Producing a chevee requires the use of curved grinding wheels or specially profiled laps — tools that can cut inward rather than across a flat or convex surface. Historically, this was achieved with small, rounded abrasive wheels turned on a lathe-like apparatus. In contemporary lapidary practice, ball-shaped diamond burrs, concave-profiled grinding wheels, and flexible abrasive tools mounted in rotary handpieces are the standard means. Achieving a uniform, symmetrical concavity demands considerable skill; any irregularity in the curvature becomes immediately visible in the finished polish. Polishing a concave surface presents its own challenges, as conventional flat laps cannot follow the inward curve, requiring the use of shaped felt, leather, or wooden polishing tools charged with appropriate compounds.

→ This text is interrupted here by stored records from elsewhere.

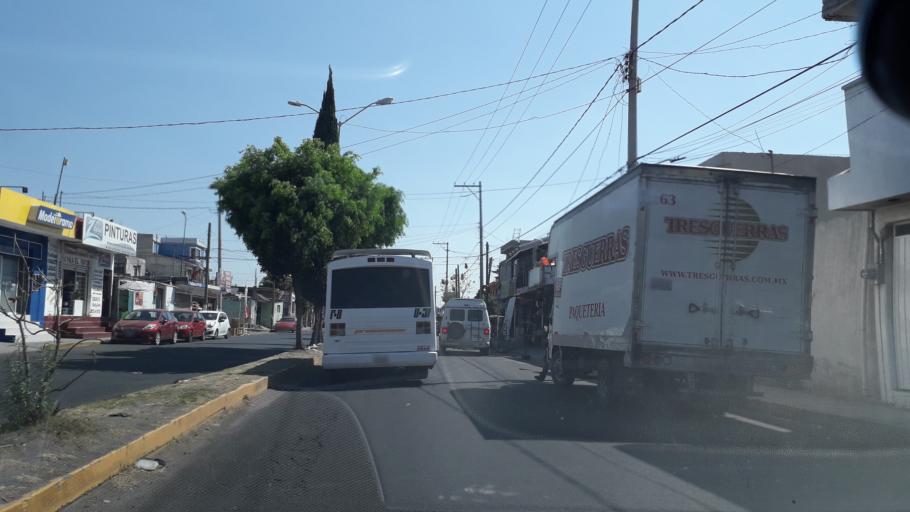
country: MX
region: Puebla
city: Puebla
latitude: 18.9906
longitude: -98.2143
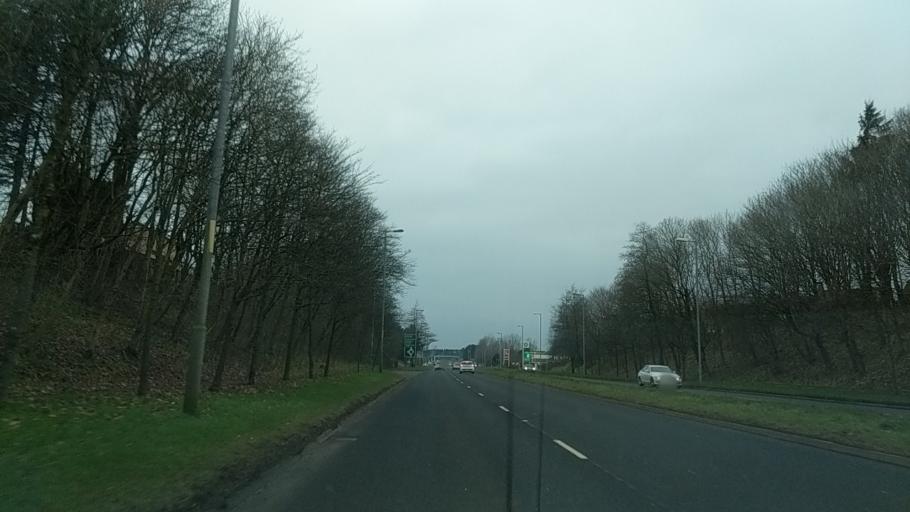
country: GB
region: Scotland
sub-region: South Lanarkshire
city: East Kilbride
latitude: 55.7634
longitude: -4.2020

Historical and Trade Context

The term chevee does not appear with consistency across gemmological literature, and its etymology is not definitively established in standard gemmological references. It surfaces in older lapidary manuals — particularly those of the late nineteenth and early twentieth centuries — as a designation for this concave-crowned form, and it has been preserved in the vocabulary of specialist carvers and some auction-house cataloguers describing antique jewels. The relative obscurity of the term in contemporary usage reflects the rarity of the cut itself: the chevee is a specialist form, produced in small numbers by carvers with the skill and equipment to execute it, and encountered most often in art jewellery, bespoke commissions, and historical pieces rather than in standard commercial gem production.

Collectors and curators encountering the term in auction catalogues or estate inventories should treat it as a signal that the stone in question has been cut to an unusual specification, likely for one of the functional or aesthetic reasons outlined above, and that its weight, optical behaviour, and setting requirements will differ from those of a standard cabochon of comparable dimensions.

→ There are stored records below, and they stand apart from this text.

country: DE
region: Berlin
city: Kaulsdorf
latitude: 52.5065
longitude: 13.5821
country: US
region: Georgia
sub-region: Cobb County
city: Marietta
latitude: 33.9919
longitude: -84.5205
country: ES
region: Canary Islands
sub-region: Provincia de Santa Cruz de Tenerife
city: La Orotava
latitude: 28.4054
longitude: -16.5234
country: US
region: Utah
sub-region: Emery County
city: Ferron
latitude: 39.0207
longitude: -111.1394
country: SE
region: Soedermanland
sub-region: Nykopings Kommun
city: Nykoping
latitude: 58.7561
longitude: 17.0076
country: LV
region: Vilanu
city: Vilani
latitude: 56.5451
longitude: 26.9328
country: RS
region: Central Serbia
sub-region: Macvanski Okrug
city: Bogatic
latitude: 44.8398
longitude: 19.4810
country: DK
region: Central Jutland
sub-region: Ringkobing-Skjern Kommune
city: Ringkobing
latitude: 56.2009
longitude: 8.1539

Relationship to Related Forms

The chevee sits within a broader family of non-standard cabochon variants that includes the hollow cab, the double cabochon (convex on both faces), and the tallow-top (a very low, nearly flat dome). What unites these forms is a shared departure from the canonical single-convex-dome geometry that defines the cabochon in its most familiar expression. Among these variants, the chevee is arguably the most technically demanding to execute and the most visually distinctive, since its concave crown is immediately apparent and produces optical effects that no other standard cutting form replicates.